> «"Um terço é para morrer. Não é que tenhamos gosto em matá-los, mas a
> verdade é que não há alternativa. se não damos cabo deles, acabam por
> nos arrastar com eles para o fundo. E de facto não os vamos
> matar-matar, aquilo que se chama matar, como faziam os nazis. Se
> quiséssemos matá-los mesmo era por aí um clamor que Deus me livre. Há
> gente muito piegas, que não percebe que as decisões duras são para
> tomar, custe o que custar e que, se nos livrarmos de um terço, os
> outros vão ficar melhor. É por isso que nós não os vamos matar. Eles é
> que vão morrendo. Basta que a mortalidade aumente um bocadinho mais
> que nos outros grupos. E as estatísticas já mostram isso. O Mota
> Soares está a fazer bem o seu trabalho. Sempre com aquela cara de
> anjo, sem nunca se desmanchar. Não são os tipos da saúde pública que
> costumam dizer que a pobreza é a coisa que mais mal faz à saúde? Eles
> lá sabem. Por isso, joga tudo a nosso favor. A tendência já mostra
> isso e o que é importante é a tendência. Como eles adoecem mais, é só
> ir dificultando cada vez mais o acesso aos tratamentos. A natureza faz
> o resto. O Paulo Macedo também faz o que pode. Não é genocídio, é
> estatística. Um dia lá chegaremos, o que é importante é que estamos no
> caminho certo. Não há dinheiro para tratar toda a gente e é preciso
> fazer escolhas. E as escolhas implicam sempre sacrifícios. Só podemos
> salvar alguns e devemos salvar aqueles que são mais úteis à sociedade,
> os que geram riqueza. Não pode haver uns tipos que só têm direitos e
> não contribuem com nada, que não têm deveres.
>
> Estas tretas da democracia e da educação e da saúde para todos foram
> inventadas quando a sociedade precisava de milhões e milhões de pobres
> para espalhar estrume e coisas assim. Agora já não precisamos e há
> cretinos que ainda não perceberam que, para nós vivermos bem, é
> preciso podar estes sub-humanos.
>
> Que há um terço que tem de ir à vida não tem dúvida nenhuma. Tem é de
> ser o terço certo, os que gastam os nossos recursos todos e que não
> contribuem. Tem de haver equidade. Se gastam e não contribuem, tenho
> muita pena... os recursos são escassos. Ainda no outro dia os jornais
> diziam que estamos com um milhão de analfabetos. O que é que os
> analfabetos podem contribuir para a sociedade do conhecimento? Só vão
> engrossar a massa dos parasitas, a viver à conta. Portanto, são: os
> analfabetos, os desempregados de longa duração, os doentes crónicos,
> os pensionistas pobres (não vamos meter os velhos todos porque nós não
> somos animais e temos os nossos pais e os nossos avós), os sem-abrigo,
> os pedintes e os ciganos, claro. E os deficientes. Não são todos. Mas
> se não tiverem uma família que possa suportar o custo da assistência
> não se pode atirar esse fardo para cima da sociedade. Não era justo. E
> temos de promover a justiça social.
>
> O outro terço temos de os pôr com dono. É chato ainda precisarmos de
> alguns operários e assim, mas esta pouca-vergonha de pensarem que
> mandam no país só porque votam tem de acabar. Para começar, o país não
> é competitivo com as pessoas a viverem todas decentemente. Não digo
> voltar à escravatura - é outro papão de que não se pode falar -, mas a
> verdade é que as sociedades evoluíram muito graças à escravatura.

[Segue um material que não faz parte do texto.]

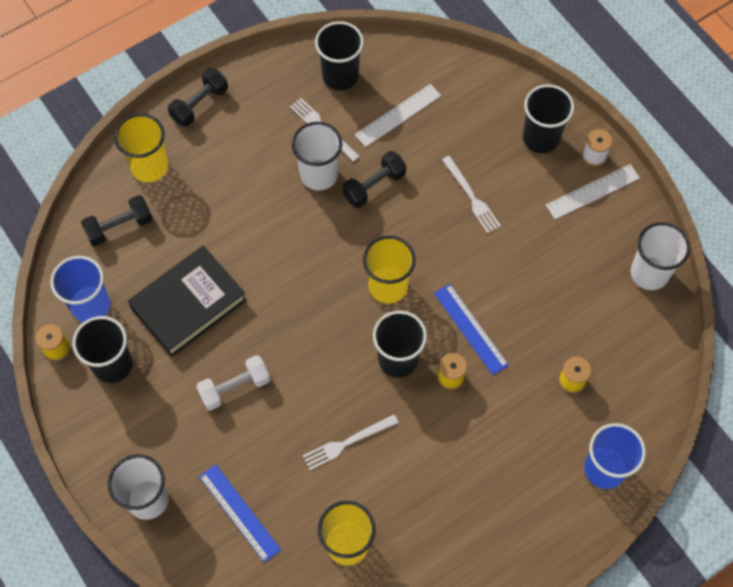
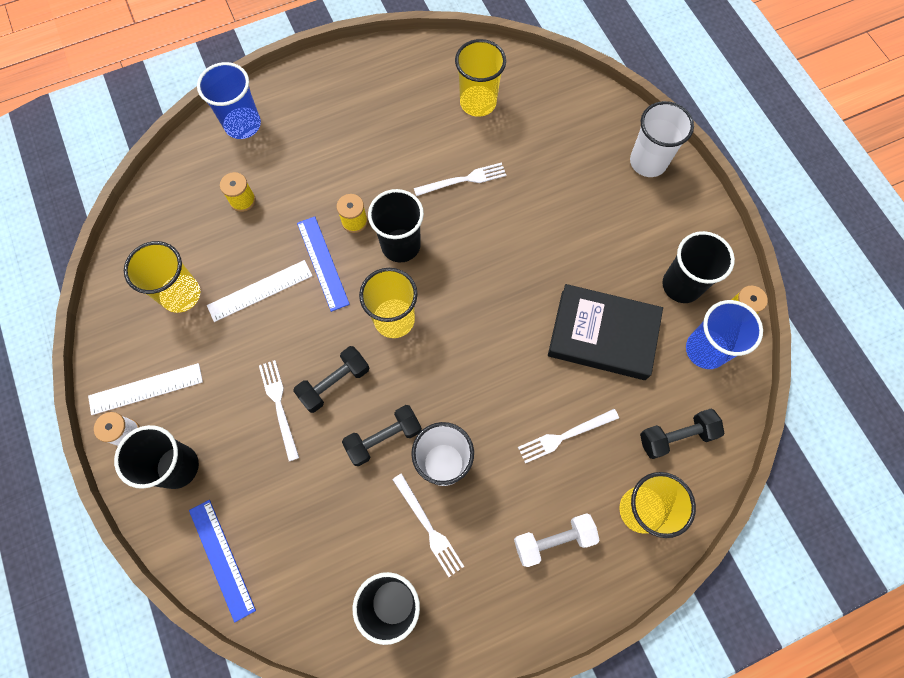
camera: 170 degrees left, 5 degrees up
black book [128,246,247,357] -> black book turned 45 degrees clockwise [548,284,663,380]
black dumbbell [168,68,228,127] -> black dumbbell moved to [293,346,369,413]
white dumbbell [196,355,270,411] -> white dumbbell moved to [514,513,600,567]
blue ruler [199,464,281,563] -> blue ruler moved to [189,500,256,622]
white ruler [355,84,441,147] -> white ruler moved to [207,260,313,322]
white cup [631,222,690,290] -> none
none -> yellow cup [124,241,200,313]
none -> white fork [518,409,619,464]

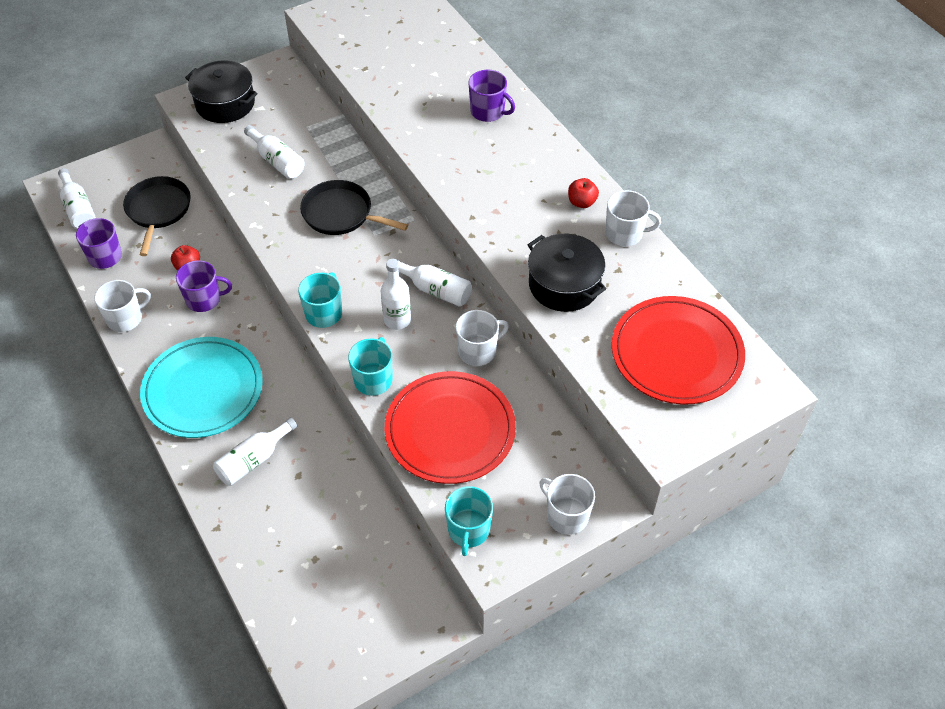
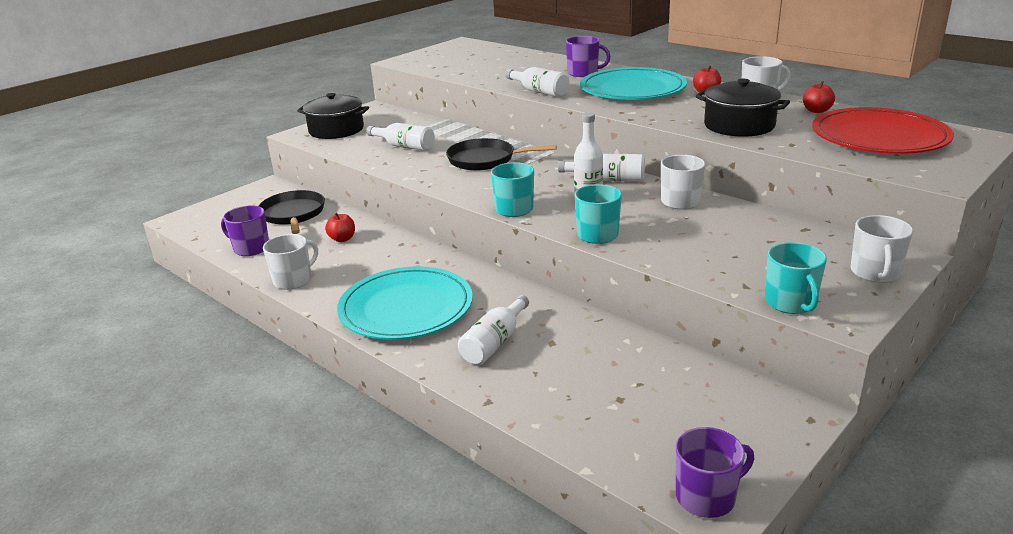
camera: 15 degrees left, 25 degrees down
white bottle [58,168,96,229] -> white bottle moved to [506,67,569,97]
purple mug [176,260,232,312] -> purple mug moved to [676,427,754,518]
red plate [385,371,516,484] -> none
white mug [539,474,595,535] -> white mug turned 105 degrees counterclockwise [851,215,913,283]
none -> turquoise plate [580,67,687,100]
none -> red apple [803,81,835,113]

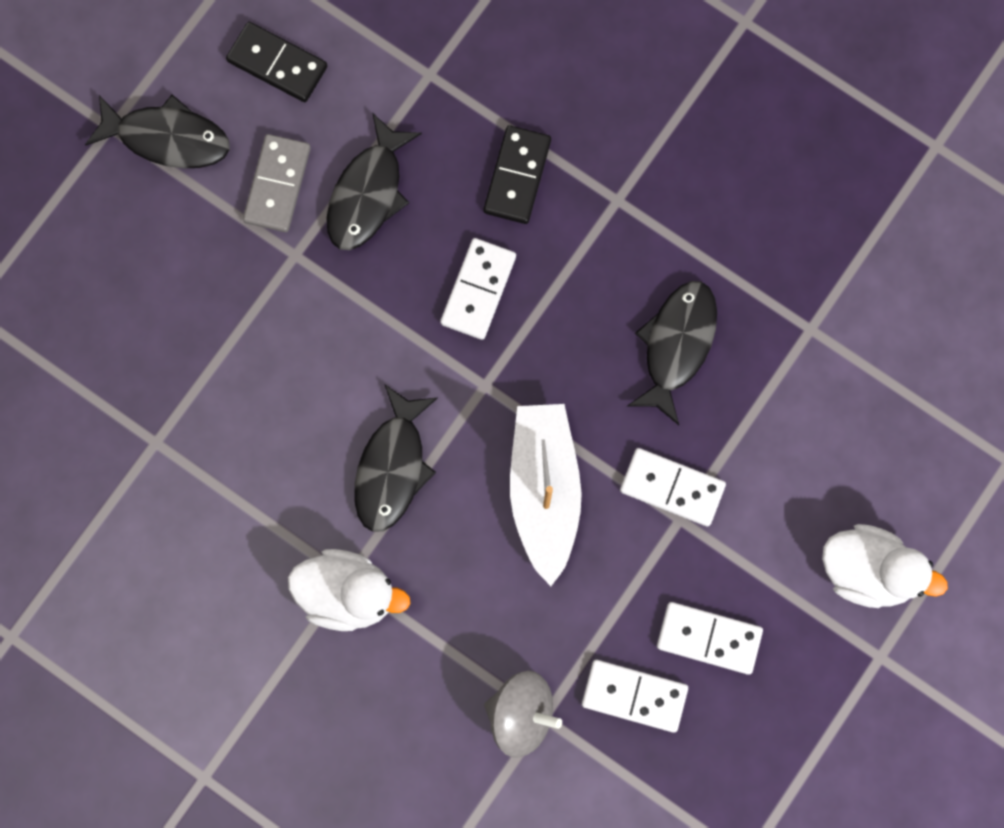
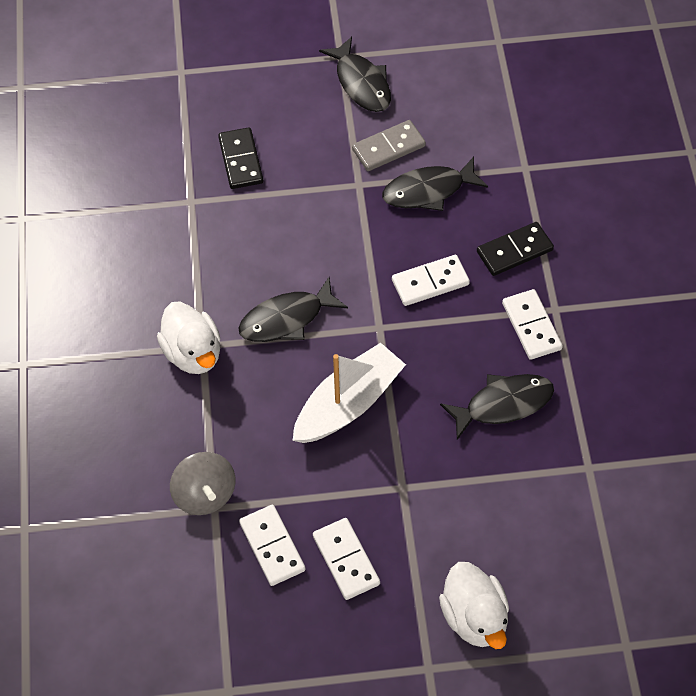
camera: 50 degrees right, 20 degrees down
black domino [226,22,327,102] -> black domino moved to [218,127,263,189]
white domino [620,448,726,526] -> white domino moved to [502,289,563,360]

> Libertam-se recursos para fazer investimentos e inovação para garantir
> o progresso e permite-se o ócio das classes abastadas, que também
> precisam. A chatice de não podermos eliminar os operários como aos
> sub-humanos é que precisamos destes gajos para fazerem algumas coisas
> chatas e, para mais (por enquanto), votam - ainda que a maioria deles
> ou não vote ou vote em nós. O que é preciso é acabar com esses
> direitos garantidos que fazem com que eles trabalhem o mínimo e vivam
> à sombra da bananeira. Eles têm de ser aquilo que os comunistas dizem
> que eles são: proletários. Acabar com os direitos laborais, a
> estabilidade do emprego, reduzir-lhes o nível de vida de maneira que
> percebam quem manda. Estes têm de andar sempre borrados de medo: medo
> de ficar sem trabalho e passar a ser sub-humanos, de morrer de fome no
> meio da rua. E enchê-los de futebol e telenovelas e reality shows para
> os anestesiar e para pensarem que os filhos deles vão ser estrelas de
> hip-hop e assim.
>
> O outro terço são profissionais e técnicos, que produzem serviços
> essenciais, médicos e engenheiros, mas estes estão no papo. Já os
> convencemos de que combater a desigualdade não é sust entável (tenho
> de mandar uma caixa de charutos ao Lobo Xavier), que para eles poderem
> viver com conforto não há outra alternativa que não seja liquidar os
> ciganos e os desempregados e acabar com o RSI e que para pagar a saúde
> deles não podemos pagar a saúde dos pobres.
>
> Com um terço da população exterminada, um terço anestesiado e um
> terço comprado, o país pode voltar a ser estável e viável. A verdade é
> que a pegada ecológica da sociedade actual não é sustentável. E se não
> fosse assim não poderíamos garantir o nível de luxo crescente da
> classe dirigente, onde eu espero estar um dia. Não vou ficar em
> Massamá a vida toda. O Ângelo (Correia) diz que, se continuarmos a
> portarmo-nos bem, um dia nós também vamos poder pertencer à elite."»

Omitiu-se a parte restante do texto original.